◆ What you are asked to do
Rewrite every entry below with "chrome faucet" switched to "brass faucet" and nothing else changed, omitting the pictures.

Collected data
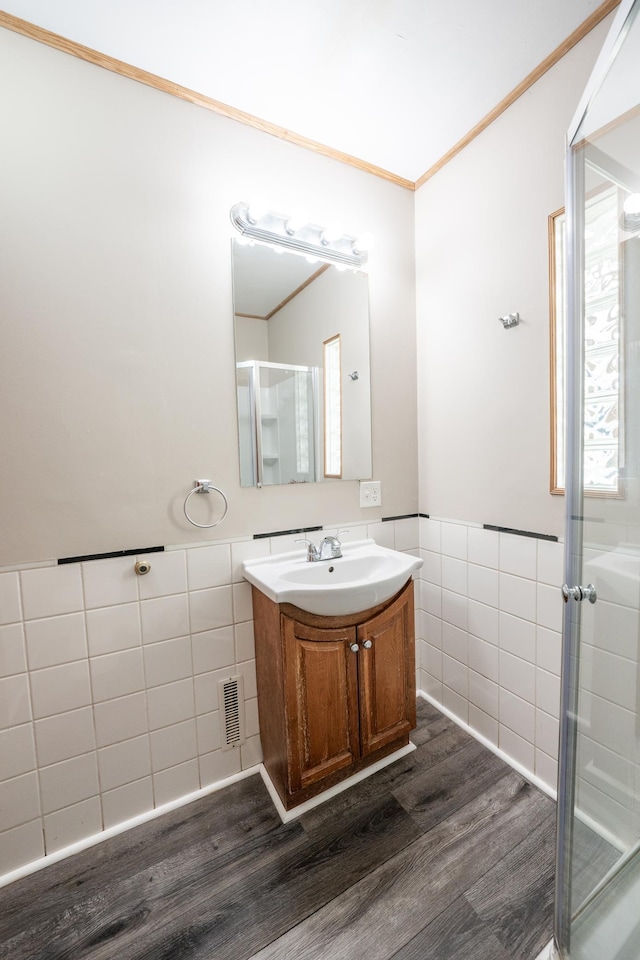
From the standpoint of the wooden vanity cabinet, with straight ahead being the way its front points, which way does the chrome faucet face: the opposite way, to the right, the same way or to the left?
the same way

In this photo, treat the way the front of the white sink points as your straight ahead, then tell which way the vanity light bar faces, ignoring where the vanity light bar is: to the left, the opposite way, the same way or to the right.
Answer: the same way

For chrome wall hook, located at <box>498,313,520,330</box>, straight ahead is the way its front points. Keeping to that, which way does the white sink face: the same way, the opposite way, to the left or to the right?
to the left

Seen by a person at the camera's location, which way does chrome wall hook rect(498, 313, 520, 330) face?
facing the viewer and to the left of the viewer

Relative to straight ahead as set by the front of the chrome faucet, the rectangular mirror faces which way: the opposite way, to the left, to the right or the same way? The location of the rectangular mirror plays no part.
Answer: the same way

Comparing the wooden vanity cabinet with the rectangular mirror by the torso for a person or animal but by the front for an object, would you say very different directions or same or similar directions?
same or similar directions

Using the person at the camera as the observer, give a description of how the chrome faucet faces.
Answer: facing the viewer and to the right of the viewer

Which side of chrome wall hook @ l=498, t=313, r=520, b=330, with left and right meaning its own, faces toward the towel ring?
front

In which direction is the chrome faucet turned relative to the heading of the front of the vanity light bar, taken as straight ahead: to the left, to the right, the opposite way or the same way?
the same way

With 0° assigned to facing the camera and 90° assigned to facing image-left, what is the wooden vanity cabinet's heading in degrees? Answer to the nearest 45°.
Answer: approximately 315°

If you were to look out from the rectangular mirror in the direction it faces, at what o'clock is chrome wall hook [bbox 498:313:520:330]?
The chrome wall hook is roughly at 11 o'clock from the rectangular mirror.

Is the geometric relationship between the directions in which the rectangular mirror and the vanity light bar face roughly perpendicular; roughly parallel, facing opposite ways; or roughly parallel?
roughly parallel
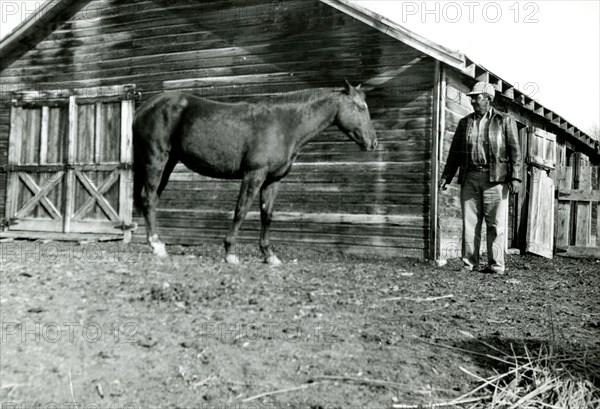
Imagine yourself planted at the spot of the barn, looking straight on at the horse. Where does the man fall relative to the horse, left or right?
left

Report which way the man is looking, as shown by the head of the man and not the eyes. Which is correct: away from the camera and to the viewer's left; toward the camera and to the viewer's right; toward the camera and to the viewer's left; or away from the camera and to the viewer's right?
toward the camera and to the viewer's left

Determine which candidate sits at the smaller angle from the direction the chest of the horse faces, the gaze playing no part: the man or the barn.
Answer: the man

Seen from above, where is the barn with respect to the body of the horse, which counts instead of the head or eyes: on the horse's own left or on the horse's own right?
on the horse's own left

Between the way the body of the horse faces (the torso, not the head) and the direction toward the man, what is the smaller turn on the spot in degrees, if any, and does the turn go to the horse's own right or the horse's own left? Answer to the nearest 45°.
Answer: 0° — it already faces them

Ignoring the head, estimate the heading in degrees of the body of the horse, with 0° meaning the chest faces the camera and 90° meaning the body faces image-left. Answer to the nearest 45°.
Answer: approximately 270°
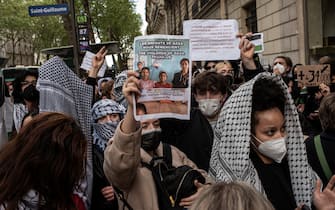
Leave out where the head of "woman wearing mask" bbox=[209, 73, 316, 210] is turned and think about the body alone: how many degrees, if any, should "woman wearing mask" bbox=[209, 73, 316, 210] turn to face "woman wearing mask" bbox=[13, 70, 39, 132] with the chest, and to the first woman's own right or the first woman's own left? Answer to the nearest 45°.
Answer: approximately 180°

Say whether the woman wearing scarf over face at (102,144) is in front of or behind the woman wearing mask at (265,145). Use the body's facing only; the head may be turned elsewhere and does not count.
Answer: behind

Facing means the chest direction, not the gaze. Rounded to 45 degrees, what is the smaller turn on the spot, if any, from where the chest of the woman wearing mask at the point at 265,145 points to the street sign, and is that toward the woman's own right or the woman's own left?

◆ Exercise answer
From the standpoint of the wooden vanity cabinet, with straight ahead being the way its front points, which way does the brass faucet face: the opposite way, to the right, the same way or to the left?
the same way

In this photo, treat the way the front of the white sink points as your straight ahead, then tell which way the vanity light bar faces, ignoring where the vanity light bar is: to the left, the opposite way, the same way or to the right.
Answer: the same way

For chrome wall hook, located at <box>498,313,520,330</box>, straight ahead is the way its front points. Keeping to that, which way does the white sink face: the same way, the opposite way, to the left or to the right?
to the left

Seen by a person at the camera's location, which way does chrome wall hook rect(498, 313, 520, 330) face?
facing the viewer and to the left of the viewer

Relative to straight ahead as set by the front of the brass faucet, the rectangular mirror faces which way: the opposite way, to the left, to the right or the same way? The location of the rectangular mirror plays no part.
Answer: the same way

Comparing the wooden vanity cabinet with the rectangular mirror by the torso for a person or animal but by the front for an object, would you say very different directions or same or similar directions?
same or similar directions

Using the person at the camera as the observer, give a description of how the brass faucet faces.
Answer: facing the viewer and to the right of the viewer

Which side of chrome wall hook @ l=498, t=313, r=520, b=330, with left and right meaning its own, faces toward the towel ring?
front

In which direction is the brass faucet turned relative to the heading of the front of the vanity light bar, taken as straight ahead: to the left, to the right, the opposite way or the same way?
the same way

With 0° assigned to facing the camera and 90° assigned to facing image-left, what is the wooden vanity cabinet's heading in degrees? Answer to the nearest 45°.
Answer: approximately 315°

If you were to look out from the rectangular mirror in the direction it faces, at what o'clock is chrome wall hook [bbox 498:313:520:330]?
The chrome wall hook is roughly at 11 o'clock from the rectangular mirror.

Is the geometric relationship between the directions in which the rectangular mirror and the vanity light bar face roughly perpendicular; roughly parallel, facing opposite ways; or roughly parallel?
roughly parallel
Imagine yourself planted at the spot of the barn, looking straight on at the horse. Where does the man fall relative to the horse, left or right?
left

Report which way the man is looking, as shown by the head of the man and not the eyes. Which is correct: away from the camera and to the viewer's left; toward the camera and to the viewer's right; toward the camera and to the viewer's left; or away from the camera and to the viewer's right?
toward the camera and to the viewer's left

Determine which candidate sits at the smaller angle from the direction the chest of the horse faces, the gaze playing no part: the man or the barn.
Answer: the man

Seen from above, where is the barn with respect to the body of the horse, which counts instead of the head or eyes: on the horse's own left or on the horse's own right?
on the horse's own left

Between the way the body of the horse faces (the torso, not the head) and the direction toward the man, what is the smaller turn on the spot in degrees, if any, and does the turn go to the horse's own right or the horse's own left? Answer to the nearest 45°.
Answer: 0° — it already faces them

Ignoring the head, estimate the heading in degrees of the body of the horse, with 0° meaning the chest faces the camera and 90° meaning the body faces image-left. Answer to the nearest 45°.
Answer: approximately 270°
Leave out where the head of "woman wearing mask" bbox=[209, 73, 316, 210] is turned and think about the body alone: how many degrees, if any, should "woman wearing mask" bbox=[209, 73, 316, 210] turn to face "woman wearing mask" bbox=[13, 70, 39, 132] with the chest, and to the first woman's own right or the first woman's own left? Answer to the nearest 45°.
Answer: approximately 180°

Say whether the woman wearing scarf over face at (102,144) is in front of or behind the woman wearing mask at (265,145). Use the body's facing only; the head may be turned elsewhere and does not count.
Answer: behind

Facing means the chest direction, not the gaze. Rounded to 45 degrees, what is the smaller turn on the spot, if any, from where the chest of the woman wearing mask at the point at 265,145 points to the street sign, and is that toward the woman's own right or the woman's own left?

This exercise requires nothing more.